Transmembrane distribution of kanamycin and chloramphenicol: insights into the cytotoxicity of antibacterial drugs

Abstract

Antibiotics are widely used and their abuse has caused ecological hazard. Recently, pollution from pharmaceuticals and personal care products (PPCPs) has aroused great concern among governments and researchers. In order to elucidate the correlations among molecular structure, transmembrane distribution and toxicological effects of different kinds of antibiotics, zebrafish (Danio rerio) embryos and larvae were exposed to two structurally different antibiotics, kanamycin (KAN) and chloramphenicol (CAP). The membrane distribution and toxicological effects of these antibiotics were investigated. The association of KAN with the embryos fitted a general Langmuir isotherm and was attributed to electrostatic attraction and hydrogen bond formation. The saturation number of KAN is 252 ± 13 nmol per embryo and the adsorption constant (5.24 ± 0.05) × 10³ L mol⁻¹. The interaction of CAP with the embryos conformed to a general model of partitioning behavior with the partition coefficient being 14.20 ± 0.94 μL per embryo, and was attributed to hydrophobic effects.
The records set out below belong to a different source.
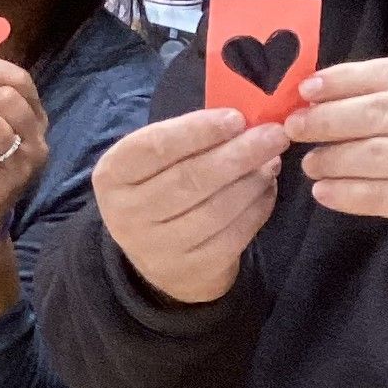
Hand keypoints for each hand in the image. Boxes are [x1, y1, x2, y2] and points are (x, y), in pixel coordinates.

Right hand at [93, 110, 287, 304]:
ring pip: (216, 210)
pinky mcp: (191, 270)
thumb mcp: (158, 161)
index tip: (237, 118)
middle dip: (239, 153)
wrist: (158, 254)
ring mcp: (157, 248)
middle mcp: (127, 214)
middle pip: (190, 179)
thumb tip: (246, 119)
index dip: (198, 130)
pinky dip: (257, 208)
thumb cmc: (161, 187)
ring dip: (252, 181)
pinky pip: (233, 236)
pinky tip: (267, 188)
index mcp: (113, 175)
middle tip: (274, 135)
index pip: (155, 146)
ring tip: (272, 160)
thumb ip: (190, 137)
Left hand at [284, 55, 387, 267]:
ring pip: (375, 153)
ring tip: (309, 163)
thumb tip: (322, 92)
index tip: (306, 90)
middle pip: (378, 112)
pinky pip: (381, 194)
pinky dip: (346, 193)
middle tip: (295, 127)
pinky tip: (324, 192)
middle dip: (328, 119)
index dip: (343, 80)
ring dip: (332, 158)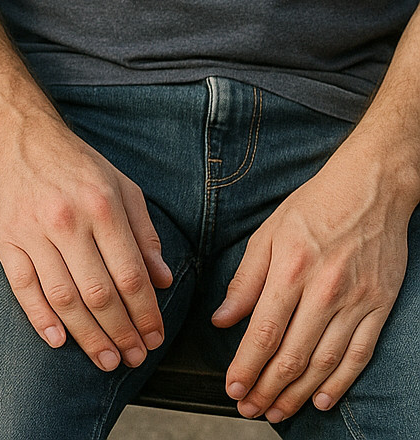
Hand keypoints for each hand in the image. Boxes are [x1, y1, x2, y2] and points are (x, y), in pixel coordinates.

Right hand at [0, 116, 173, 370]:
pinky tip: (57, 340)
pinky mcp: (3, 238)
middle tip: (134, 358)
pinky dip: (40, 318)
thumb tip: (163, 278)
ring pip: (63, 297)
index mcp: (102, 207)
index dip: (146, 314)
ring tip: (106, 359)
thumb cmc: (73, 162)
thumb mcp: (121, 185)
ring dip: (87, 336)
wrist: (13, 135)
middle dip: (121, 333)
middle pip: (99, 293)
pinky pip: (22, 286)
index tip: (155, 338)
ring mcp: (31, 232)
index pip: (130, 275)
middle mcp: (67, 221)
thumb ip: (144, 232)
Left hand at [213, 147, 412, 421]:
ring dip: (298, 393)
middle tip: (248, 409)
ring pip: (324, 361)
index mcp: (290, 269)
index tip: (231, 387)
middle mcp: (325, 290)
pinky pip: (360, 354)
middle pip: (292, 354)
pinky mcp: (380, 306)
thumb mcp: (267, 235)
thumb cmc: (313, 207)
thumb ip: (244, 281)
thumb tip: (221, 320)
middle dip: (267, 388)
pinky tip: (322, 400)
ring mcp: (357, 301)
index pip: (263, 331)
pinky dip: (341, 382)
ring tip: (277, 412)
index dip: (246, 366)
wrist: (372, 188)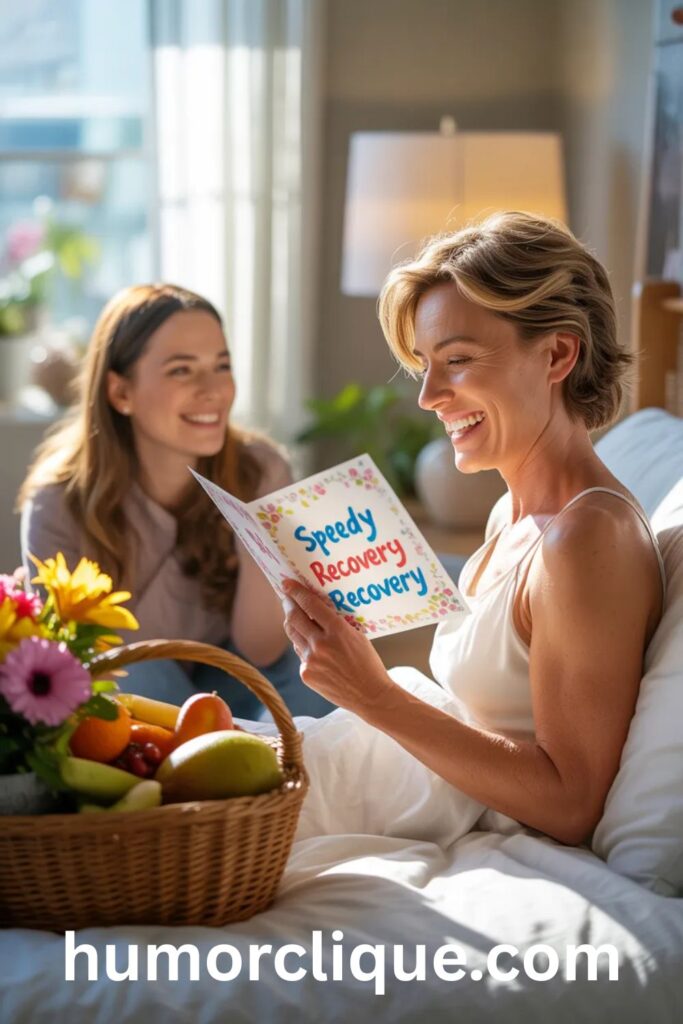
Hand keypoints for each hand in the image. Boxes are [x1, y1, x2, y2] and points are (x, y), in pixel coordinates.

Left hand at [281, 578, 394, 714]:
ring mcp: (311, 660)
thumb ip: (336, 623)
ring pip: (294, 636)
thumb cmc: (368, 663)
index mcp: (337, 630)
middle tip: (286, 597)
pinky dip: (305, 649)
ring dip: (293, 625)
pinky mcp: (306, 674)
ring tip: (295, 618)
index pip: (310, 605)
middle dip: (288, 604)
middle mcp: (321, 644)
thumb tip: (316, 609)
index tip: (287, 583)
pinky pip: (300, 655)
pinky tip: (314, 650)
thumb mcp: (357, 635)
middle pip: (294, 618)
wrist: (371, 695)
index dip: (297, 592)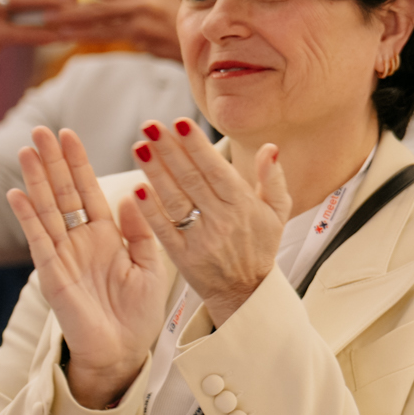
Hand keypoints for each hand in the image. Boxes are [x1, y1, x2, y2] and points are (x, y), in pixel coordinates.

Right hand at [4, 127, 171, 408]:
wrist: (124, 351)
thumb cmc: (138, 312)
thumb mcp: (150, 265)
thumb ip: (141, 231)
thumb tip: (127, 195)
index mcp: (106, 235)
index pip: (88, 190)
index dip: (78, 163)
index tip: (68, 134)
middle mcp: (81, 240)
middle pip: (63, 193)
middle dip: (52, 162)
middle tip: (40, 129)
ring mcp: (64, 255)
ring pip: (47, 210)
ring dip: (35, 181)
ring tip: (26, 150)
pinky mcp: (53, 274)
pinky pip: (39, 241)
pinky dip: (28, 218)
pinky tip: (17, 194)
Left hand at [129, 118, 288, 326]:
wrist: (246, 291)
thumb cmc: (259, 246)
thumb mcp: (277, 212)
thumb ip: (274, 179)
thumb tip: (270, 148)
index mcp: (244, 206)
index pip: (217, 170)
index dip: (197, 146)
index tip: (179, 123)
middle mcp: (222, 221)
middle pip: (191, 180)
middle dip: (169, 151)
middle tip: (149, 126)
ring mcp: (201, 239)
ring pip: (175, 200)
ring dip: (155, 173)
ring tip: (139, 148)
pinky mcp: (183, 257)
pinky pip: (164, 230)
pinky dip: (150, 210)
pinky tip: (137, 189)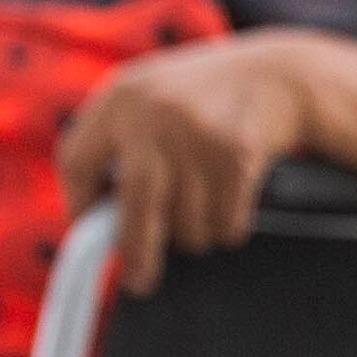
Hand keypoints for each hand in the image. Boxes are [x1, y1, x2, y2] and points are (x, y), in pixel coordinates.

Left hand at [56, 37, 308, 291]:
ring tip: (202, 217)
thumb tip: (96, 224)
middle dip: (138, 251)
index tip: (90, 232)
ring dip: (194, 235)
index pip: (76, 160)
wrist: (280, 73)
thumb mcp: (153, 97)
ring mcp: (197, 133)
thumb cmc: (205, 98)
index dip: (79, 204)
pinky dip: (227, 229)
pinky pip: (224, 222)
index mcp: (121, 96)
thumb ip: (121, 141)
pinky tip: (231, 209)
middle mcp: (155, 111)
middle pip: (133, 203)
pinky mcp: (237, 153)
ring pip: (185, 221)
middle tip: (139, 282)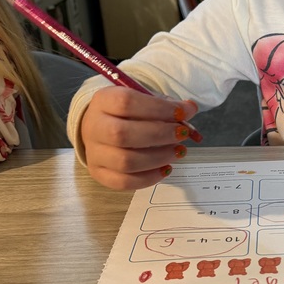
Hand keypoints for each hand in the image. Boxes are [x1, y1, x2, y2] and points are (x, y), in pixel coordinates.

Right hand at [80, 85, 198, 189]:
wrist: (102, 129)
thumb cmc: (129, 114)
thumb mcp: (145, 101)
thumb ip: (167, 105)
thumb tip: (190, 109)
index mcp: (103, 101)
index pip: (127, 103)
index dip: (159, 108)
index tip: (184, 112)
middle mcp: (93, 127)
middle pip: (122, 134)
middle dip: (160, 135)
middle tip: (183, 134)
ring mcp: (94, 153)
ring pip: (125, 161)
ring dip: (159, 158)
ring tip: (179, 151)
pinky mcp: (99, 174)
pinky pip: (123, 182)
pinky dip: (149, 178)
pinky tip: (166, 169)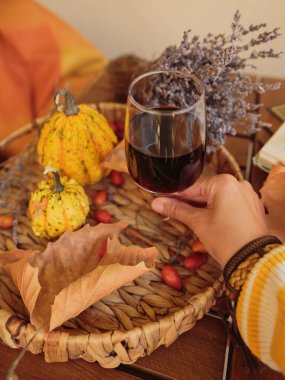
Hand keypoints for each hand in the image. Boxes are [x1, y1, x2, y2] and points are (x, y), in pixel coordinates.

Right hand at [151, 174, 268, 265]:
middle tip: (171, 212)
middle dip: (188, 203)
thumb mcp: (198, 222)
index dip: (175, 196)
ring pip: (217, 199)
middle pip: (205, 192)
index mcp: (224, 182)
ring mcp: (247, 195)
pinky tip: (207, 221)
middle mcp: (238, 184)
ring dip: (202, 207)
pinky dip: (217, 211)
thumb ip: (177, 209)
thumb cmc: (227, 240)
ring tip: (187, 219)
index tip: (162, 201)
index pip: (192, 188)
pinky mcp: (252, 207)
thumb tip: (157, 203)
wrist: (253, 260)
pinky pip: (229, 204)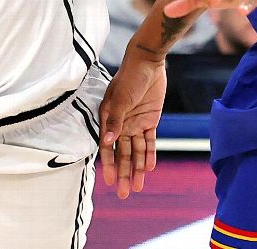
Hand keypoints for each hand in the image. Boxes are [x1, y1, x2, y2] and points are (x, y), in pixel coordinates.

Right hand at [98, 56, 166, 198]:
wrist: (148, 62)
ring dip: (136, 168)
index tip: (108, 182)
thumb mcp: (120, 99)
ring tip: (138, 187)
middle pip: (122, 154)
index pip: (108, 147)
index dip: (108, 165)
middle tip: (123, 194)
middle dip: (123, 173)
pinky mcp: (150, 121)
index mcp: (108, 119)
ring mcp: (135, 123)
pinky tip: (149, 168)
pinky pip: (149, 142)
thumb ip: (114, 121)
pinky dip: (149, 154)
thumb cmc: (129, 78)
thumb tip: (107, 142)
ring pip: (136, 151)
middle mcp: (121, 124)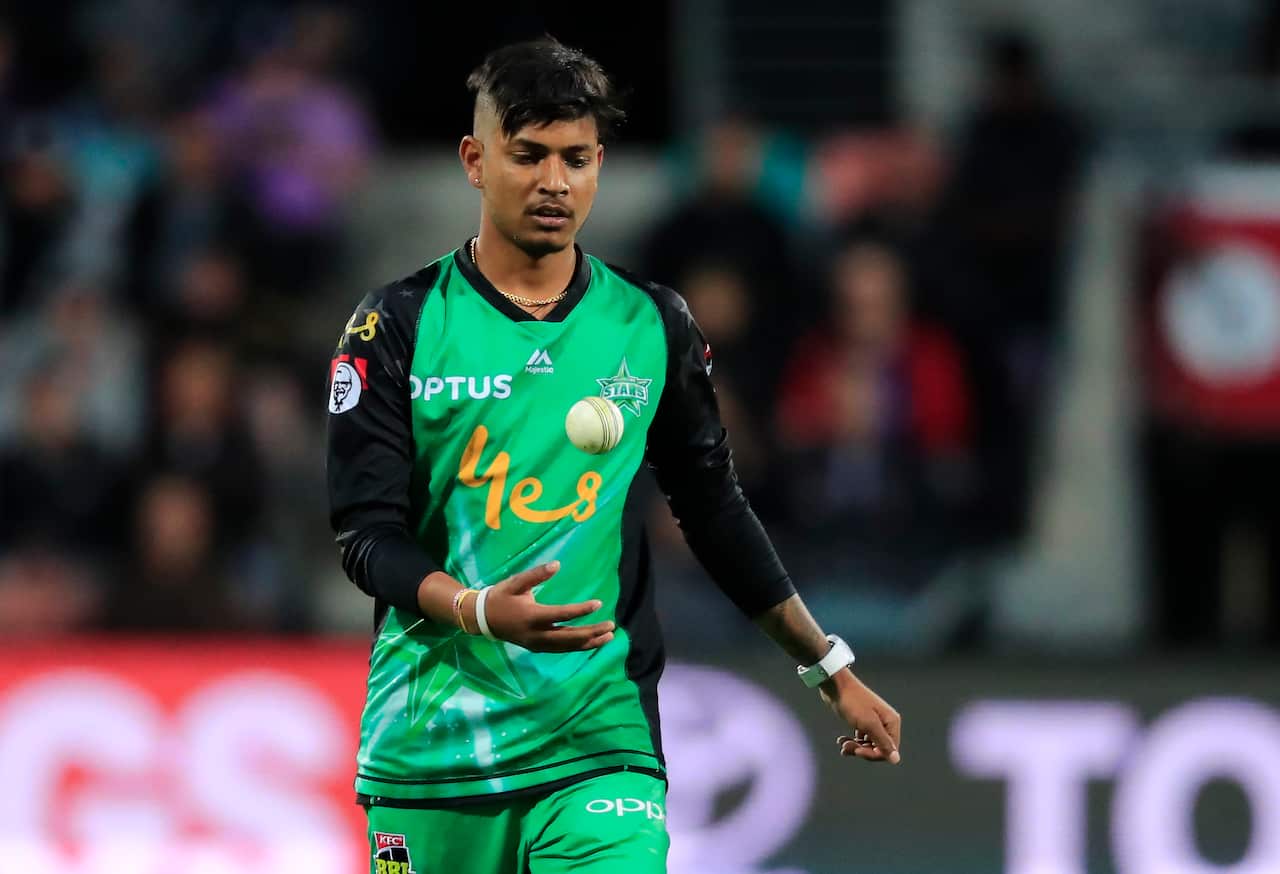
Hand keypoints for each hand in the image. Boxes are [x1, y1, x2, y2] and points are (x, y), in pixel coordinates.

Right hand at [480, 561, 614, 652]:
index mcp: (532, 616)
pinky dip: (578, 647)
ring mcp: (537, 644)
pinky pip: (561, 649)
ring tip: (609, 637)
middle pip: (569, 637)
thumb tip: (557, 564)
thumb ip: (536, 574)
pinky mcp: (537, 648)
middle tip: (611, 626)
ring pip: (567, 647)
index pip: (561, 615)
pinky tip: (592, 642)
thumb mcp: (515, 582)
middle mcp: (536, 634)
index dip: (581, 610)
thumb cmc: (500, 597)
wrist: (483, 619)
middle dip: (592, 632)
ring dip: (589, 643)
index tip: (598, 604)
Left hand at [821, 670, 901, 763]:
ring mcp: (874, 722)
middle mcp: (886, 723)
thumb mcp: (868, 724)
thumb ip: (883, 742)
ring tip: (842, 744)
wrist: (836, 686)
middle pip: (879, 748)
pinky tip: (841, 741)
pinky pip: (861, 739)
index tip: (857, 752)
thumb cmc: (853, 702)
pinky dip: (852, 742)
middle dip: (862, 751)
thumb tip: (896, 760)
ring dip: (855, 747)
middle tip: (846, 748)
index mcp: (891, 722)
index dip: (873, 754)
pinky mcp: (863, 721)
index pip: (889, 750)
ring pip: (868, 745)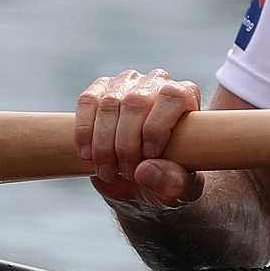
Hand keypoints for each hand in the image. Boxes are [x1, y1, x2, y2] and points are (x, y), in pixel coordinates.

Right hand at [75, 69, 205, 208]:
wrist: (141, 179)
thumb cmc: (168, 177)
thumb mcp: (179, 188)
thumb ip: (172, 182)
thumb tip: (145, 171)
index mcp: (185, 97)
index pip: (172, 97)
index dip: (157, 127)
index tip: (148, 156)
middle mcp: (157, 82)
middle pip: (136, 102)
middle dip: (126, 143)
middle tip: (127, 173)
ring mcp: (126, 83)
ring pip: (109, 103)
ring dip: (103, 143)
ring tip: (108, 171)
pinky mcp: (100, 90)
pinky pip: (87, 101)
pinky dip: (84, 130)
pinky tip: (87, 154)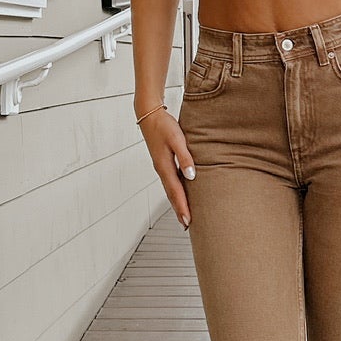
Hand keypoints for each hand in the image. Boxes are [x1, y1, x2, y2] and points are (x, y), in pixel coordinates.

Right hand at [137, 106, 194, 227]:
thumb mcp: (177, 139)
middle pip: (171, 195)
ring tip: (184, 214)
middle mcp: (161, 169)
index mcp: (164, 166)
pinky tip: (181, 193)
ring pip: (170, 189)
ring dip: (177, 202)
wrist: (149, 115)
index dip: (182, 207)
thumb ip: (185, 157)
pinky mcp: (162, 162)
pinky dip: (176, 191)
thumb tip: (191, 176)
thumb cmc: (163, 125)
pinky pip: (170, 181)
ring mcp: (161, 166)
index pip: (175, 192)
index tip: (188, 221)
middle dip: (179, 210)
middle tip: (187, 225)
More than 89% of the adsorbed KAN was located on the outer surface of the embryonic chorion, but over 80% of the adsorbed CAP entered the internal matrix. High antibiotic concentrations were lethal to most embryos, while low concentrations were teratogenic. KAN and CAP had different transmembrane distribution and their toxicities differed in character. KAN mainly accumulated on the outer membrane caused e.g. axial malformation (AM). In contrast, CAP readily went through the membrane into the cytoplasm and caused e.g. serious pericardial edema (PE), yolk sac edema (YSE) and hemagglutination (HE). The new method could be useful for evaluating the interactions of toxins with membranes and elucidating the mechanisms of cytotoxicity.